Heather, the youngest Crane daughter, had started at the company right out of college. It was she who had negotiated the purchase of a small computer-games company that brought onto the CraneCo platform surprise hits like Wackadoodle! and Catch the Bunny. People in the industry apparently thought she was some sort of games savant, like she could look at any collection of random objects and design a game around them. This was funny because Heather was crap at games and puzzles and the abstract figuring they required, always had been. When they all played games as children, Heather’s older sisters generally stomped her. She might sometimes win a game of Mastermind or Battleship — she was good at plodding through possibilities. And she could hold her own when it came to the character-based games like Masterpiece or Clue or, one of the siblings’ own, Rescue the Baby, which involved putting infant Leo in his crumby baby seat in some sort of perilous position (often it was quite perilous — on top of the fridge, or alone in the dumbwaiter) and then devising elaborate ways of saving him.

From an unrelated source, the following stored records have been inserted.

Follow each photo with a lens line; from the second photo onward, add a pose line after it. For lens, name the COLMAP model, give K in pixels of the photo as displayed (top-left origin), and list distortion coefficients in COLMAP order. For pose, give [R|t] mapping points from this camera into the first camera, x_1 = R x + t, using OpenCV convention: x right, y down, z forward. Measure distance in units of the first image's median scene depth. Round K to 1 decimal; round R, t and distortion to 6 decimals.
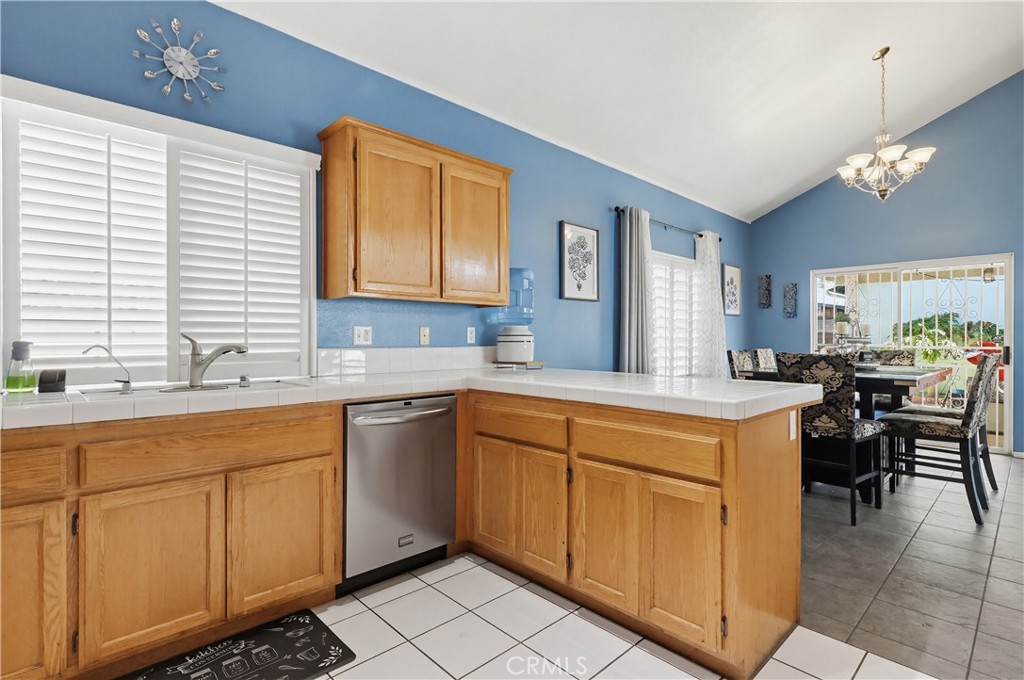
lens RADIAL K [[501.7, 0, 510.1], [0, 501.7, 337.0], [0, 0, 1]] dist [-0.001292, 0.001099]
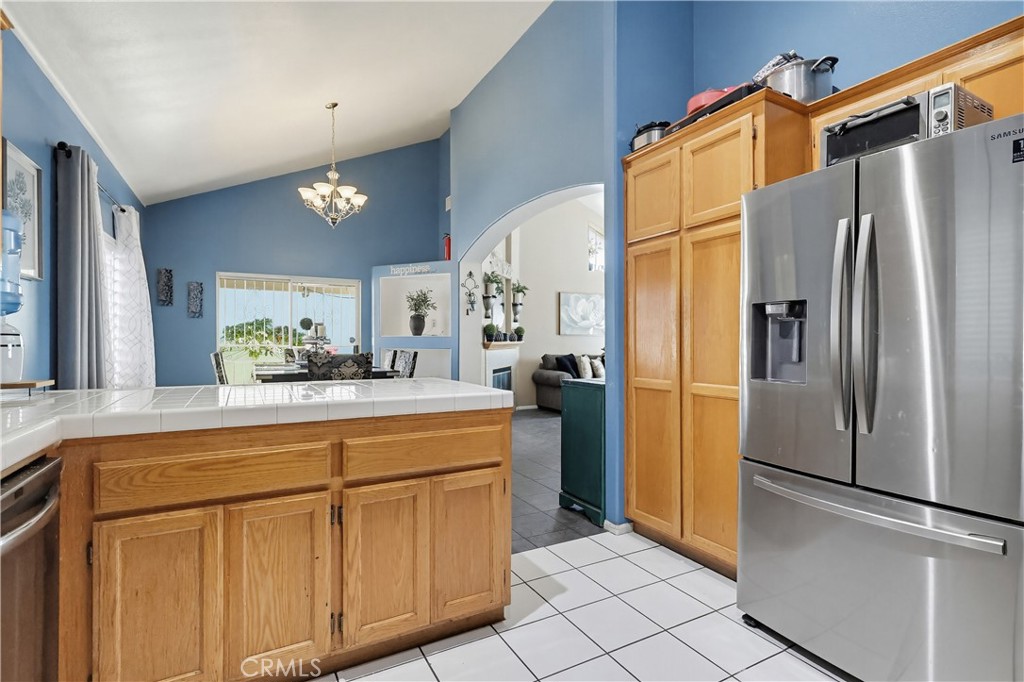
lens RADIAL K [[483.1, 0, 510.7], [0, 483.1, 343.4], [0, 0, 1]] dist [-0.003456, -0.000283]
pose [[0.258512, -0.007242, 0.965981, -0.420245], [-0.005434, 0.999945, 0.008950, -0.002042], [-0.965993, -0.007563, 0.258458, 0.415929]]
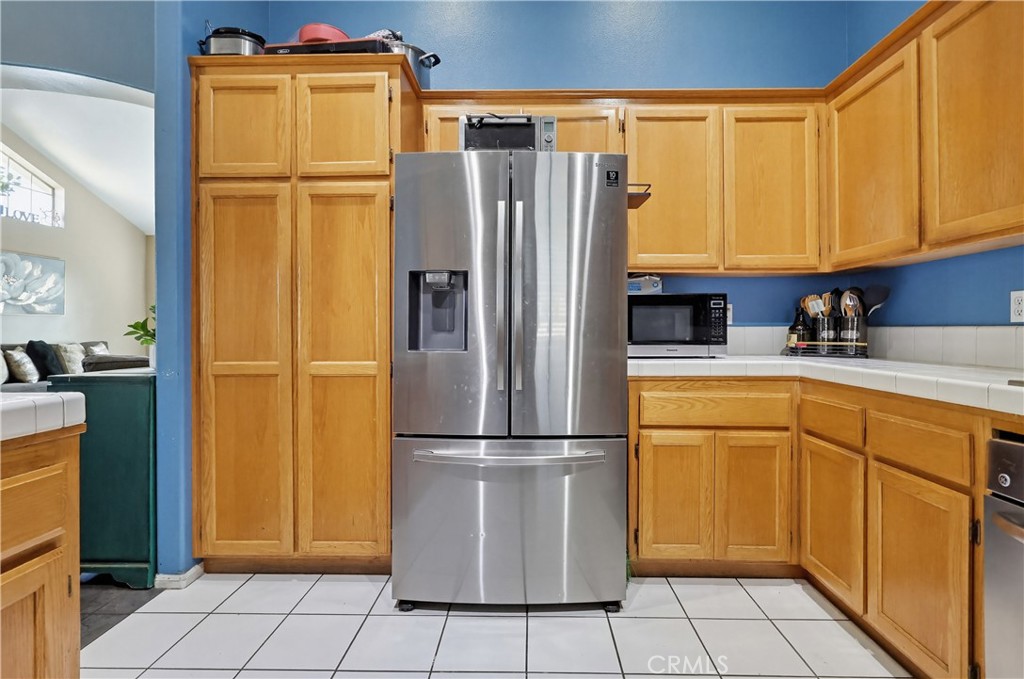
lens RADIAL K [[479.3, 0, 519.0], [0, 479.3, 328.6], [0, 0, 1]] dist [-0.005403, 0.003286]
pose [[-0.711786, -0.001868, 0.702394, -0.220662], [-0.005735, 0.999979, -0.003153, 0.026447], [-0.702373, -0.006273, -0.711781, 0.629489]]
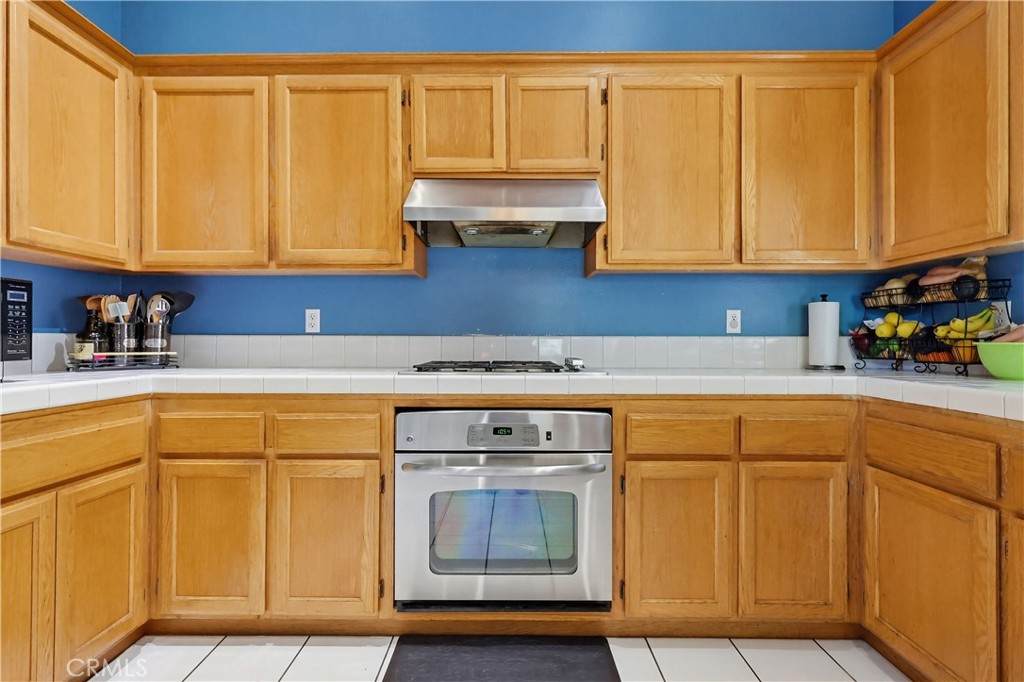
lens RADIAL K [[483.1, 0, 507.6], [0, 483.1, 339.4], [0, 0, 1]] dist [-0.003456, -0.000283]
pose [[-0.697084, -0.003913, -0.716978, 0.122806], [0.001202, 0.999977, -0.006627, 0.030949], [0.716988, -0.005481, -0.697064, 0.557967]]
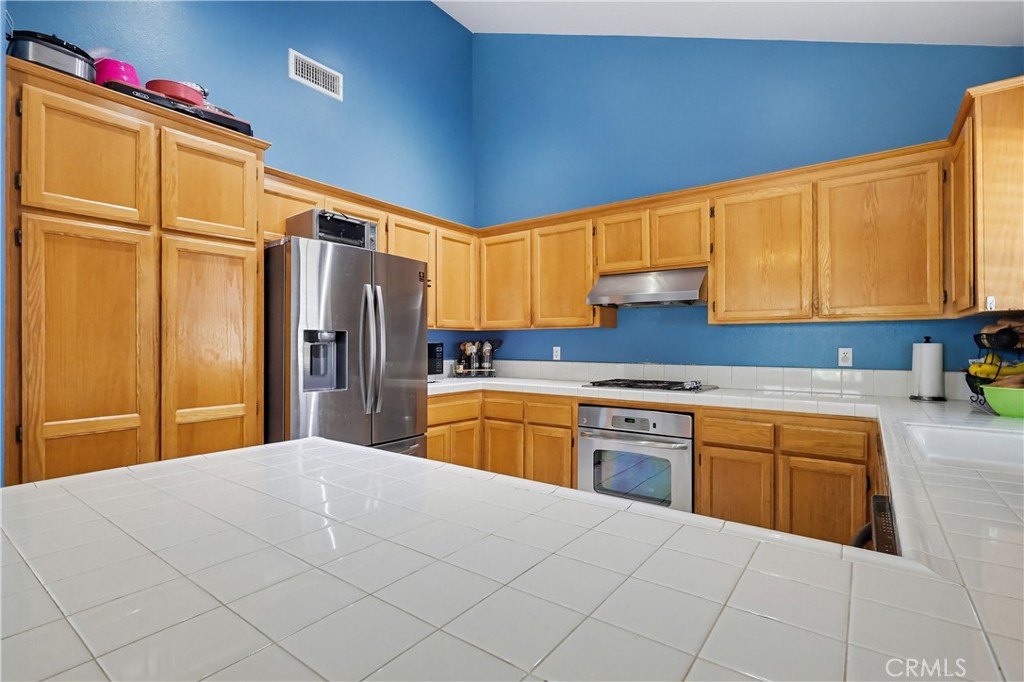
lens RADIAL K [[483.1, 0, 510.1], [0, 483.1, 338.6], [0, 0, 1]] dist [-0.003456, -0.000283]
pose [[-0.986723, -0.005433, -0.162324, 0.142462], [-0.002271, 0.999804, -0.019663, -0.024414], [0.162399, -0.019033, -0.986542, 1.190582]]
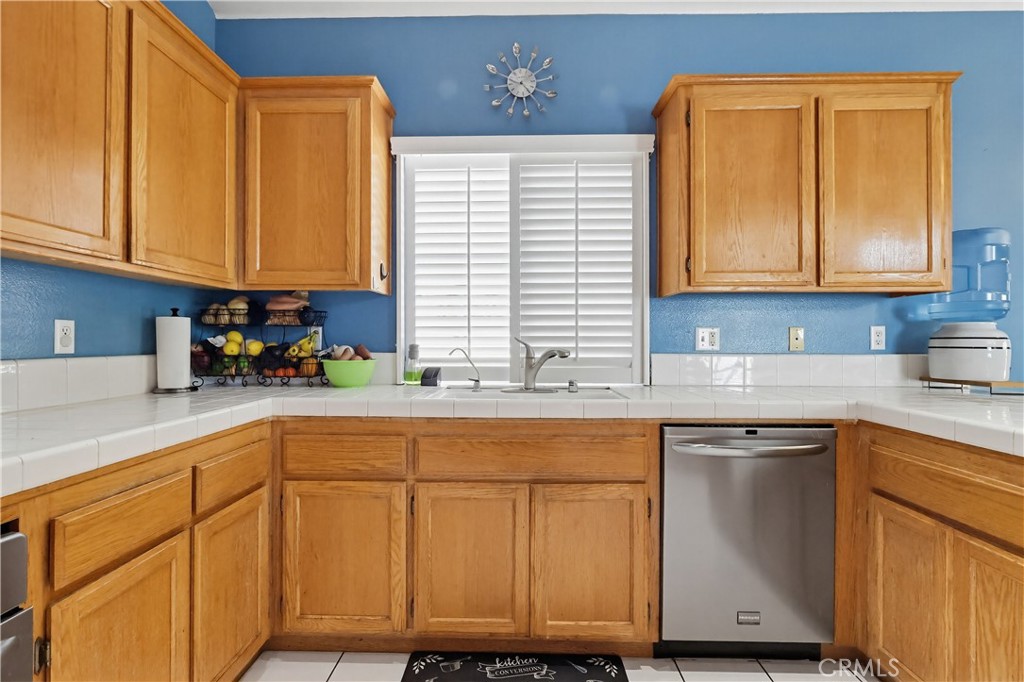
lens RADIAL K [[479.3, 0, 504.2], [0, 479.3, 338.2], [0, 0, 1]] dist [-0.005403, 0.003286]
pose [[0.707260, -0.000697, -0.706953, 0.030224], [0.000501, 1.000000, -0.000485, -0.003892], [0.706954, -0.000011, 0.707260, 0.215480]]
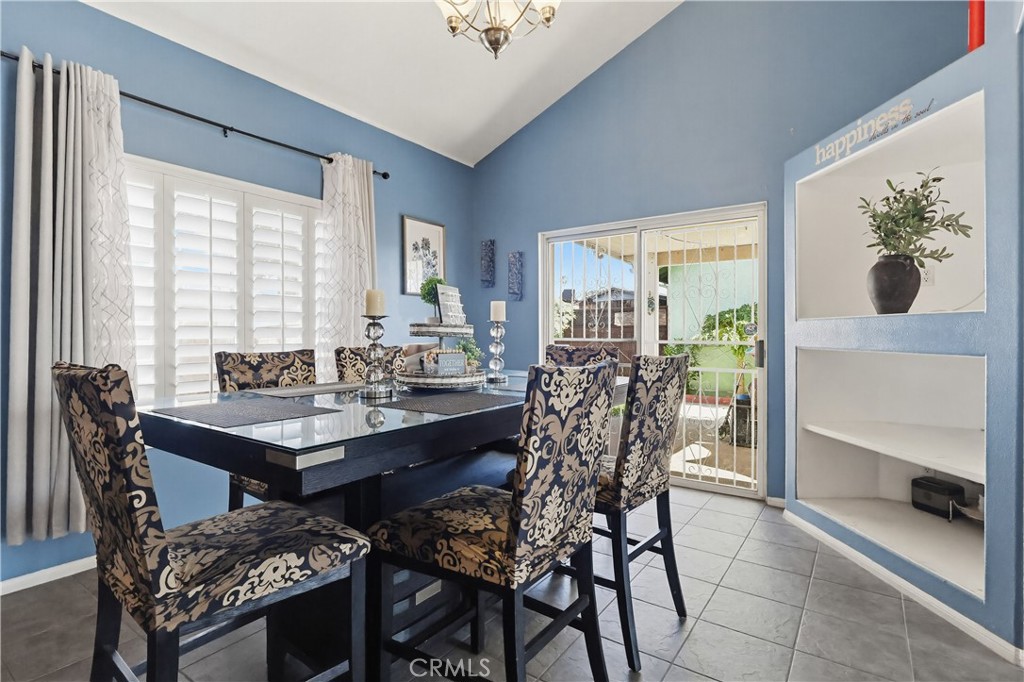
lens RADIAL K [[501.7, 0, 510.3], [0, 501.7, 333.7], [0, 0, 1]] dist [-0.001292, 0.001099]
pose [[0.981093, -0.003356, 0.193506, 0.987940], [0.003335, 0.999994, 0.000433, 0.015000], [-0.193506, 0.000221, 0.981099, 0.756927]]
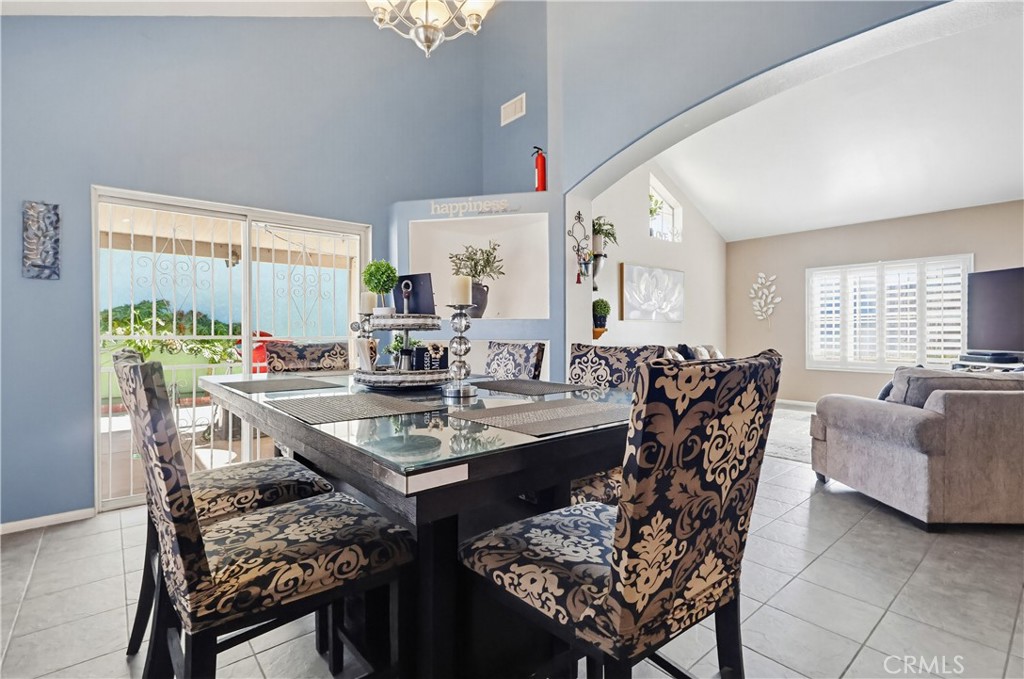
lens RADIAL K [[479.3, 0, 512.5], [0, 479.3, 341.8], [0, 0, 1]] dist [-0.005403, 0.003286]
pose [[0.057196, -0.021773, 0.998126, 0.379818], [0.000049, 0.999762, 0.021806, 0.020875], [-0.998363, -0.001198, 0.057184, 1.325455]]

Daisy, the middle sister, was Leo’s favorite. As a child, she was earnest but had a very low tolerance for bullshit, and she’d always had a mouth on her. Once, she either ruined or saved a wedding documentary by looking right into the camcorder’s lens and, when prompted by the offscreen uncle videographer— What do you think about this great wedding, Daze? — saying, I think this cake sucks. And that old preacher guy talked for like a fucking hour. That lady Uncle Farouk married is mean. She could also lie, brazenly, and was always proposing theoretical scenarios of death, like, “But Daddy, what if you fell off the skimboard and hit your head but then you drowned but then the fish ate you but before you were all the way dead?”
In her way and in her twenties, Daisy had exhibited some of the same problems that Leo had grappled with, though she had gotten off the ride well before the point at which Leo now found himself, or she had devised better coping strategies, because she was a physician’s assistant and the mother of two; she lived in Austin, and generally seemed to have figured out how you become a levelheaded citizen and a reliable person. But she had always been the sister willing to cut Leo the most slack.
So she was the only one he made eye contact with when he saw them there, a sedge of Cranes on his porch. Presumably, shifts had been covered and child care arranged and plane tickets bought and cars rented. Uh-oh, he thought. They must mean business .
Of course it had come to this. In the months leading up to their appearance, he had already fielded quite a few calls from them, calls in which he’d had to deflect their love and concern, minimize the increasing oddness of his blog posts, and promise to show up for the appointments they’d made for him with various doctors and therapists. But he’d missed all those appointments and quit taking his sisters’ calls around the time that the mania had crested and the other thing had started to bite. Still, he had enough wit shreds about him that morning to at least try to mount a defense, or another deflection.
“Surprise party?” he’d asked them at the door, and he gave his mug a little shake, which he shouldn’t have done, because the ice cubes therein announced themselves with a cold rattle, and it was Daisy, closest to him, who bent over his mug, took a quick whiff.
“Is that gin?” she asked. “Gross, Leo.”
“Has this sort of thing happened to you before?” asked the doctor. “Have you ever gone up and down like this?”
“I’ve been up and down a few times,” he finally offered. He had, over and over. But never like this.